Long vs Short Position in Trading
When speaking of stocks and options, analysts and market makers often refer to an investor having long or short positions.
Just by looking at the names long and short it may seem like they have to do with length of some sort however this is not the case.
To put it simply, taking a long position is when you buy securities or other financial instruments in hopes of the price going up. When the share price goes up you make money and when it goes down you lose money.
In a long position you also have ownership in the stock meaning that you own a portion of the company you are investing in.
For instance, if you bought 100 shares in Microsoft, you are long 100 shares. You have paid the full cost of owning the shares.
Sounds simple enough but you may be thinking, “Isn’t that how investing works? Why would you want the price to go down? Don’t you always own your shares when you buy them?”
Stick with me and we’ll go through all of this and more.
On the flip side, there is short trading often called shorting a stock, going short, taking a short position or selling short.
When you go short, instead of making money when the share price goes up, you make money when it goes down.
But if you buy shares and then sell them at a lower price how do you make money?
Here’s the thing, you don’t actually buy any shares when you go short. You are borrowing them from someone else and then selling them right away.
When the price goes down, you can then buy back the shares and give them to the person you borrowed them from (typically the broker).
Think about it like this. If your friend lent you his brand new 2020 car he paid $20,000 for and you sold it right away for that same amount you’d have $20,000 in your bank account. But your friend still wants his car back.
Say you wait a month for the 2021 model of that car to come out so that the 2020 model drops by $5,000.
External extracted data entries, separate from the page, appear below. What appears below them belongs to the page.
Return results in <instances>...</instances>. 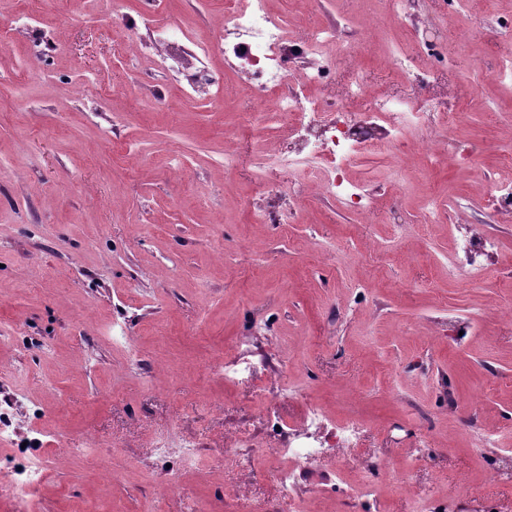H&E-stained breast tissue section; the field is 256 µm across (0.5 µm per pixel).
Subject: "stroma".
<instances>
[{
  "label": "stroma",
  "instance_id": "stroma-1",
  "mask_svg": "<svg viewBox=\"0 0 512 512\" xmlns=\"http://www.w3.org/2000/svg\"><path fill=\"white\" fill-rule=\"evenodd\" d=\"M191 33H214L224 0H165ZM0 0V471L46 460L37 496L0 483V512H512V481L491 469L512 452V222L481 206L512 179L500 148L512 135V79L498 78L512 44L501 25L512 0H416L418 31L380 0H272L288 39L336 22L357 54H334L325 96L346 111L352 73L372 92L420 89L387 61L412 59L427 97L456 111L434 164L420 134L408 153L359 156L351 177L374 188L370 211L301 189L293 224L255 222L258 168L288 144L271 107L234 75L224 96L186 97L126 48L152 36L138 0ZM36 75L24 69L35 33ZM467 107H460V100ZM134 153L117 156L114 144ZM236 152L237 168L224 167ZM444 214L424 224L425 203ZM480 231L498 251L473 279L448 273L460 235ZM267 357L287 389L275 416L306 406L364 421L357 468L409 474L390 493H323L335 454L308 464L297 492L278 471L229 447L233 432L265 435L259 382L225 387L211 371L237 348ZM162 436L173 443L158 456ZM480 438L479 450L468 447ZM196 446L186 467L181 443ZM67 457H60V450ZM179 487L170 490L169 472Z\"/></svg>",
  "mask_w": 512,
  "mask_h": 512
}]
</instances>
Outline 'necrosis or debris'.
Returning <instances> with one entry per match:
<instances>
[{
    "label": "necrosis or debris",
    "instance_id": "obj_1",
    "mask_svg": "<svg viewBox=\"0 0 512 512\" xmlns=\"http://www.w3.org/2000/svg\"><path fill=\"white\" fill-rule=\"evenodd\" d=\"M284 27L283 17L268 9L267 0H250L244 7L225 0L217 38L195 40L181 24H166L170 43L187 47L201 64L222 56L225 69L250 85L256 102L272 105L287 120L290 146L275 158L279 169L319 165L325 193L355 210H368L371 192L348 177L350 163L366 152L400 148L409 132L426 126L428 115L415 100L393 97L376 100L360 116L325 111L308 88L324 85L333 67L328 50L340 44L339 30L333 24L310 27L289 46ZM362 428L358 421L336 424L323 407L310 408L300 423L289 426L287 441L277 448L290 461L279 473L281 484L296 488L308 463L329 450L353 447Z\"/></svg>",
    "mask_w": 512,
    "mask_h": 512
}]
</instances>
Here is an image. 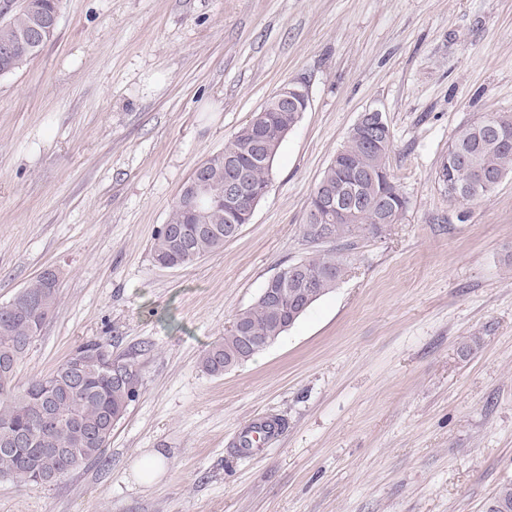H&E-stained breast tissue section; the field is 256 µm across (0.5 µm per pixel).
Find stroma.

When this happens, you buy a new 2020 car to give to your friend and you keep the difference, which in this case is $5,000.
You make $5,000 and your friend gets the car back, everyones happy.
Of course with cars there are other factors such as depreciation but for this example just assume there aren’t any.
The same concept applies to short trading, just with stocks instead of a car and the broker is your friend.
Since you are borrowing the shares, you need to have a margin account in order to make the transaction.
As with everything, short trading comes with its own set of risks.
Unlike with going long where you can only lose however much money you invested, when you go short your losses can theoretically be infinite.
This is because when you go long, the stock price can go as low as zero dollars and that’s it. You lose money when it does down and that’s the lowest it can go.
When you go short however, you lose money when the share price goes up and theoretically the price can go up forever.
A stock that’s $1 could go to $100 and in that scenario you lose 100x your investment.
If you’ve been keeping up with the news you’ve probably heard about how hedge funds are losing tons of money by short selling the company GameStop because the price keeps on rising.
This just shows that no one is safe from the risks of going short. Not even the big guys.
As I recommend with all trading, you should set stop losses so that your maximum loss is calculated before you even make the trade.
This way you know how much you are risking and don’t panic if the stock price were to go up.
When you go short you are also responsible for paying the interest on the borrowed shares as well as any dividend payments (the broker wants those too since they’re missing out on them by lending you their shares).
Is It Ethical?
Short selling is often criticized as being unethical because when companies performance in the market declines, often this leads to real people losing their livelihoods.
Short selling puts downward pressure on stock prices which may drive the price down.
The reality, however, is quite different. Far from being cynics who try to impede people from achieving financial success, short sellers enable the markets to function smoothly by providing liquidity and also serve as a restraining influence on investors’ over-exuberance.
There is a need for balance in the markets and short selling provides this.
The Bottom Line
Short trading is an advanced method that should be used by more sophisticated investors. It comes with more risks than the average long trade and there is unlimited liability.
As with other advanced trading methods, be careful if you do try short trading and make sure that you have the proper precautions in place so that you aren’t in for any unnecessary surprises.